_Challenges:_
a) Using the article on Trotsky's assassination, answer each question below on its own line:
(i) What title did Hansen give his major article on the assassination?
(ii) Since what month and year had Trotsky's secretaries tried to have everyone entering the household searched for concealed weapons?
(iii) According to Isaac Deutscher, how many policemen were on duty in the street outside, day and night?
b) Copy the passage of the article on Trotsky's assassination between "Trotsky had dozens" and "and murdered him.", inclusive.

English
International Committee of the Fourth International
How the GPU Murdered Trotsky

The cover-up takes shape

Reexamination of Joseph Hansen’s writings following the assassination of Leon Trotsky shows that he deliberately creates some doubt as to whether or not Trotsky’s own carelessness was responsible for what happened on August 20, 1940, at Coyoacan. It emerges most strikingly in his major article on the assassination, which he self-effacingly called “With Trotsky to the End.” He says that Trotsky disliked the elaborate security arrangements at Coyoacan; opposed the screening of visitors; demanded to be left alone with callers; and “hated” suspicions among members of the organization. This is a conscious and deliberate falsification of Trotsky’s attitude to revolutionary security.

The article contains a section under the subheading, “Could We Have Prevented It?” Hansen answers the question by creating the impression that what happened was Trotsky’s fault. He writes:

Since September 1937 Trotsky’s secretaries tried to institute a system in the household whereby everyone who entered would be searched for concealed weapons. They also attempted to make it an iron rule that Trotsky was never to talk with anyone alone in his study. Trotsky could not endure either of these rules.

The reader is presented with a picture created by Hansen that Coyoacan was an open house. He says as much a few sentences later:

Trotsky had dozens upon dozens of friends in Mexico, whom the guards—so far as their vigilance was concerned—placed in the same general category as Jacson (Mercader) before the assault.

According to this description by Hansen, any one of “dozens of dozens” of visitors could have been a GPU agent, could have walked into Trotsky’s study with an ice pick, could have met him alone and murdered him.

Is this a serious or accurate picture of Trotsky’s final residence in exile? This is how three other observers described it:

General Leandro A. Sanchez Salazar, chief of the Mexican secret police:

We approached the gate of the fortress-house. It was a summer residence, built at the end of the last century, simply constructed. It was “T” shaped. The iron railings which had surrounded it had been replaced by a high wall of concrete, surmounted by battlemented towers, which now made it a veritable fortress. This gate, the high stern walls and the machine-gun towers, gave it the air of a prison rather than a dwelling-house. What precautions the old revolutionary had had to take to protect his life! The precautions adopted by Trotsky and his guards had, I repeat, transformed their house into an impregnable fortress. The interior system of defense could not have been more complete. It was obvious that the old revolutionary, feeling his life threatened and knowing better than anyone the strength and cunning of his enemies, had spared no effort. (Murder in Mexico, by General Sanchez Salazar, Secker and Warburg, 1950.)

Historian Isaac Deutscher:

The house was old and roughly built, but fairly solid and spacious; and it stood in its own grounds, separated by thick walls from the road and the surroundings. Later on a watch tower was to be erected at the entrance gate; immediately doors were heavily barred, sandbags were put up against the walls, and alarm signals were installed. Day and night five policemen were on duty in a street outside; and eight to 10 Trotskyists guarded the house inside. (The Prophet Outcast, by Isaac Deutscher, Oxford University Press, 1963.)

_Data provided:_
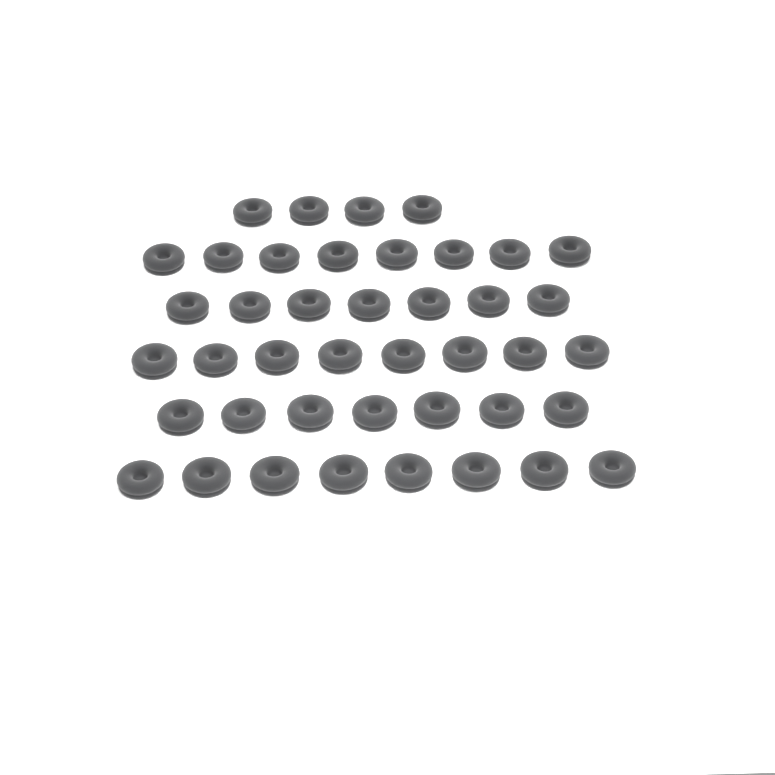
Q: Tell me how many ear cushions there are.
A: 42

_Responses to the exercise:_
a)
(i) "With Trotsky to the End."
(ii) September 1937
(iii) Five

b)
Trotsky had dozens upon dozens of friends in Mexico, whom the guards—so far as their vigilance was concerned—placed in the same general category as Jacson (Mercader) before the assault.

According to this description by Hansen, any one of “dozens of dozens” of visitors could have been a GPU agent, could have walked into Trotsky’s study with an ice pick, could have met him alone and murdered him.